Chapter 16 Rmarkdown Tricks

We have been using RMarkdown files to combine the analysis and discussion into one nice document that contains all the analysis steps so that your research is reproducible.

There are many resources on the web about Markdown and the variant that RStudio uses (called RMarkdown), but the easiest reference is to just use the RStudio help tab to access the help. I particular like Help -> Cheatsheets -> RMarkdown Reference Guide because it gives me the standard Markdown information but also a bunch of information about the options I can use to customize the behavior of individual R code chunks.

Two topics that aren’t covered in the RStudio help files are how to insert mathematical text symbols and how to produce decent looking tables without too much fuss.

Most of what is presented here isn’t primarily about how to use R, but rather how to work with tools in RMarkdown so that the final product is neat and tidy. While you could print out your RMarkdown file and then clean it up in MS Word, sometimes there is a good to want as nice a starting point as possible.

16.1 Mathematical expressions

The primary way to insert a mathematical expression is to use a markup language called LaTeX. This is a very powerful system and it is what most Mathematicians use to write their documents. The downside is that there is a lot to learn. However, you can get most of what you need pretty easily.

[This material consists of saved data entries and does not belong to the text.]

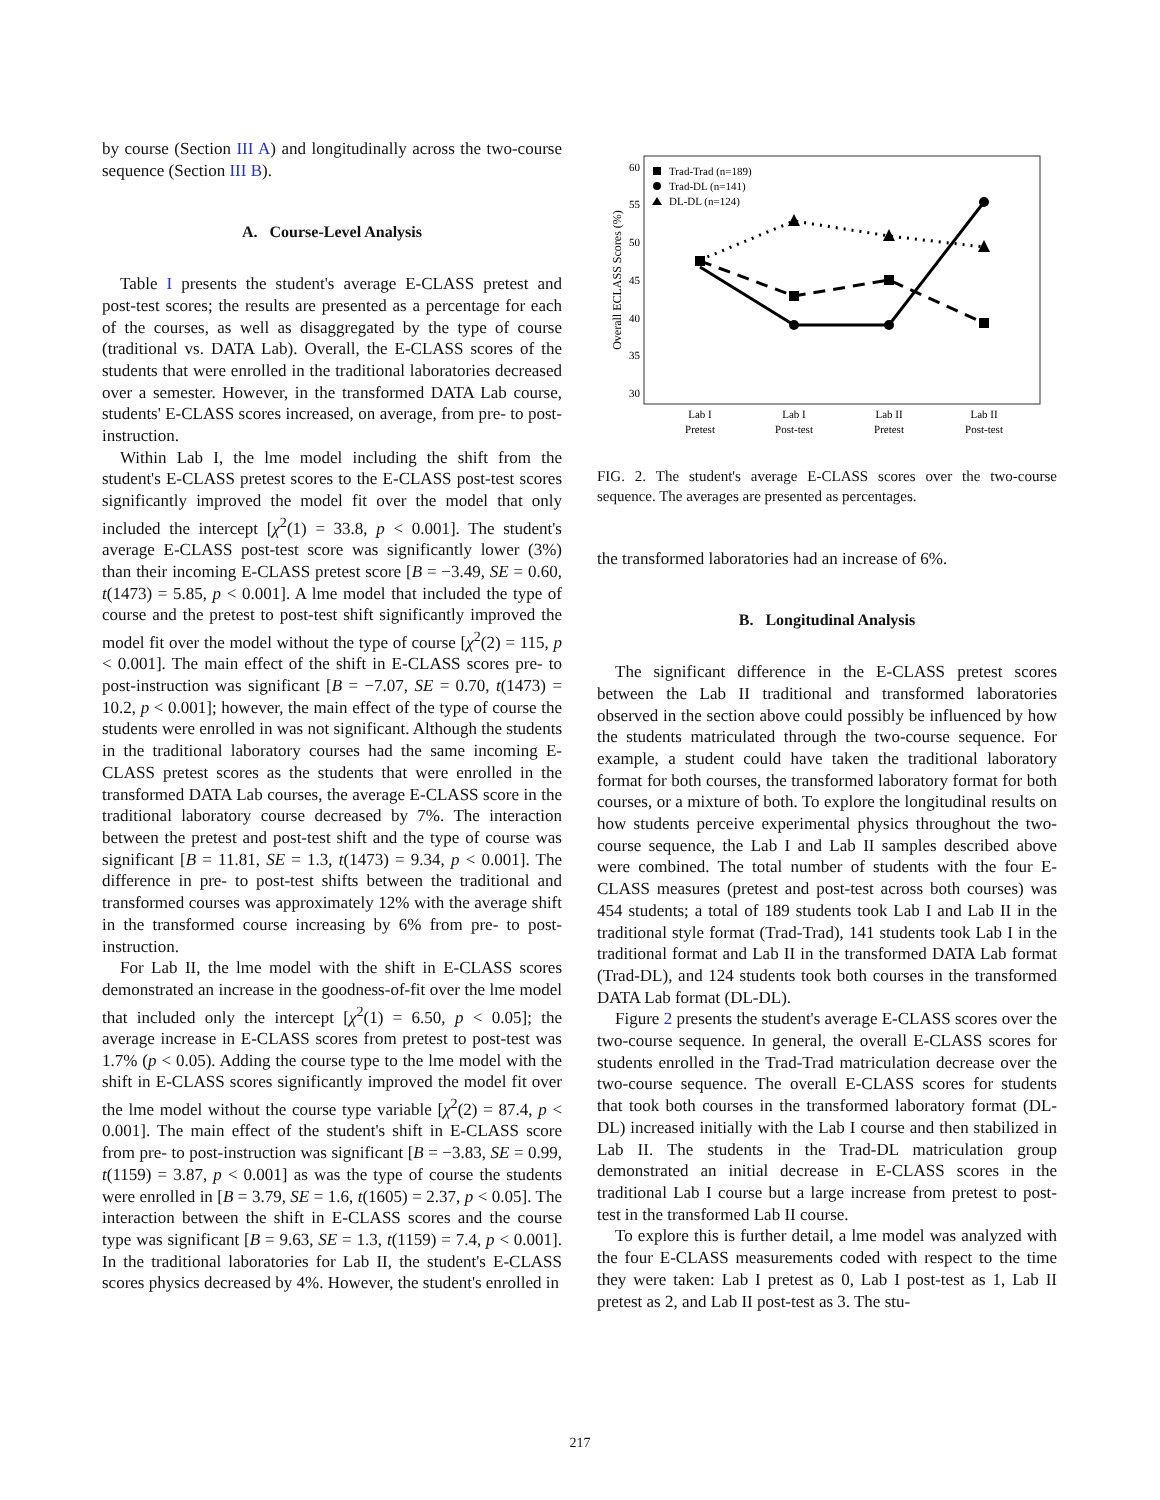by course (Section III A) and longitudinally across the two-course sequence (Section III B).
A. Course-Level Analysis
Table I presents the student's average E-CLASS pretest and post-test scores; the results are presented as a percentage for each of the courses, as well as disaggregated by the type of course (traditional vs. DATA Lab). Overall, the E-CLASS scores of the students that were enrolled in the traditional laboratories decreased over a semester. However, in the transformed DATA Lab course, students' E-CLASS scores increased, on average, from pre- to post-instruction.
Within Lab I, the lme model including the shift from the student's E-CLASS pretest scores to the E-CLASS post-test scores significantly improved the model fit over the model that only included the intercept [χ<sup>2</sup>(1) = 33.8, p < 0.001]. The student's average E-CLASS post-test score was significantly lower (3%) than their incoming E-CLASS pretest score [B = −3.49, SE = 0.60, t(1473) = 5.85, p < 0.001]. A lme model that included the type of course and the pretest to post-test shift significantly improved the model fit over the model without the type of course [χ<sup>2</sup>(2) = 115, p < 0.001]. The main effect of the shift in E-CLASS scores pre- to post-instruction was significant [B = −7.07, SE = 0.70, t(1473) = 10.2, p < 0.001]; however, the main effect of the type of course the students were enrolled in was not significant. Although the students in the traditional laboratory courses had the same incoming E-CLASS pretest scores as the students that were enrolled in the transformed DATA Lab courses, the average E-CLASS score in the traditional laboratory course decreased by 7%. The interaction between the pretest and post-test shift and the type of course was significant [B = 11.81, SE = 1.3, t(1473) = 9.34, p < 0.001]. The difference in pre- to post-test shifts between the traditional and transformed courses was approximately 12% with the average shift in the transformed course increasing by 6% from pre- to post-instruction.
For Lab II, the lme model with the shift in E-CLASS scores demonstrated an increase in the goodness-of-fit over the lme model that included only the intercept [χ<sup>2</sup>(1) = 6.50, p < 0.05]; the average increase in E-CLASS scores from pretest to post-test was 1.7% (p < 0.05). Adding the course type to the lme model with the shift in E-CLASS scores significantly improved the model fit over the lme model without the course type variable [χ<sup>2</sup>(2) = 87.4, p < 0.001]. The main effect of the student's shift in E-CLASS score from pre- to post-instruction was significant [B = −3.83, SE = 0.99, t(1159) = 3.87, p < 0.001] as was the type of course the students were enrolled in [B = 3.79, SE = 1.6, t(1605) = 2.37, p < 0.05]. The interaction between the shift in E-CLASS scores and the course type was significant [B = 9.63, SE = 1.3, t(1159) = 7.4, p < 0.001]. In the traditional laboratories for Lab II, the student's E-CLASS scores physics decreased by 4%. However, the student's enrolled in
60
55
50
45
40
35
30
Overall ECLASS Scores (%)
Lab I
Pretest
Lab I
Post-test
Lab II
Pretest
Lab II
Post-test
Trad-Trad (n=189)
Trad-DL (n=141)
DL-DL (n=124)
FIG. 2. The student's average E-CLASS scores over the two-course sequence. The averages are presented as percentages.
the transformed laboratories had an increase of 6%.
B. Longitudinal Analysis
The significant difference in the E-CLASS pretest scores between the Lab II traditional and transformed laboratories observed in the section above could possibly be influenced by how the students matriculated through the two-course sequence. For example, a student could have taken the traditional laboratory format for both courses, the transformed laboratory format for both courses, or a mixture of both. To explore the longitudinal results on how students perceive experimental physics throughout the two-course sequence, the Lab I and Lab II samples described above were combined. The total number of students with the four E-CLASS measures (pretest and post-test across both courses) was 454 students; a total of 189 students took Lab I and Lab II in the traditional style format (Trad-Trad), 141 students took Lab I in the traditional format and Lab II in the transformed DATA Lab format (Trad-DL), and 124 students took both courses in the transformed DATA Lab format (DL-DL).
Figure 2 presents the student's average E-CLASS scores over the two-course sequence. In general, the overall E-CLASS scores for students enrolled in the Trad-Trad matriculation decrease over the two-course sequence. The overall E-CLASS scores for students that took both courses in the transformed laboratory format (DL-DL) increased initially with the Lab I course and then stabilized in Lab II. The students in the Trad-DL matriculation group demonstrated an initial decrease in E-CLASS scores in the traditional Lab I course but a large increase from pretest to post-test in the transformed Lab II course.
To explore this is further detail, a lme model was analyzed with the four E-CLASS measurements coded with respect to the time they were taken: Lab I pretest as 0, Lab I post-test as 1, Lab II pretest as 2, and Lab II post-test as 3. The stu-
217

For RMarkdown to recognize you are writing math using LaTeX, you need to enclose the LaTeX with dollar signs ($). Some examples of common LaTeX patterns are given below:

Goal LaTeX Output LaTeX Output
power $x^2$ \(x^2\) $y^{0.95}$ \(y^{0.95}\)
Subscript $x_i$ \(x_i\) $t_{24}$ \(t_{24}\)
Greek $\alpha$ $\beta$ \(\alpha\) \(\beta\) $\theta$ $\Theta$ \(\theta\) \(\Theta\)
Bar $\bar{x}$ \(\bar{x}\) $\bar{mu}_i$ \(\bar{\mu}_i\)
Hat $\hat{mu}$ \(\hat{\mu}\) $\hat{y}_i$ \(\hat{y}_i\)
Star $y^*$ \(y^*\) $\hat{\mu}^*_i$ \(\hat{\mu}^*_i\)
Centered Dot $\cdot$ \(\cdot\) $\bar{y}_{i\cdot}$ \(\bar{y}_{i\cdot}\)
Sum $\sum x_i$ \(\sum x_i\) $\sum_{i=0}^N x_i$ \(\sum_{i=0}^N x_i\)
Square Root $\sqrt{a}$ \(\sqrt{a}\) $\sqrt{a^2 + b^2}$ \(\sqrt{a^2 + b^2}\)
Fractions $\frac{a}{b}$ \(\frac{a}{b}\) $\frac{x_i - \bar{x}{s/\sqrt{n}$ \(\frac{x_i - \bar{x}}{s/\sqrt{n}}\)

Within your RMarkdown document, you can include LaTeX code by enclosing it with dollar signs. So you might write $\alpha=0.05$ in your text, but after it is knitted to a pdf, html, or Word, you’ll see \(\alpha=0.05\). If you want your mathematical equation to be on its own line, all by itself, enclose it with double dollar signs. So

$$z_i = \frac{z_i-\bar{x}}{\sigma / \sqrt{n}}$$

would be displayed as

\[ z_{i}=\frac{x_{i}-\bar{X}}{\sigma/\sqrt{n}} \]

Unfortunately RMarkdown is a little picky about spaces near the $ and $$ signs and you can’t have any spaces between them and the LaTeX command. For a more information about all the different symbols you can use, google ‘LaTeX math symbols’.

16.2 Tables

For the following descriptions of the simple, grid, and pipe tables, I’ve shamelessly stolen from the Pandoc documentation. [http://pandoc.org/README.html#tables]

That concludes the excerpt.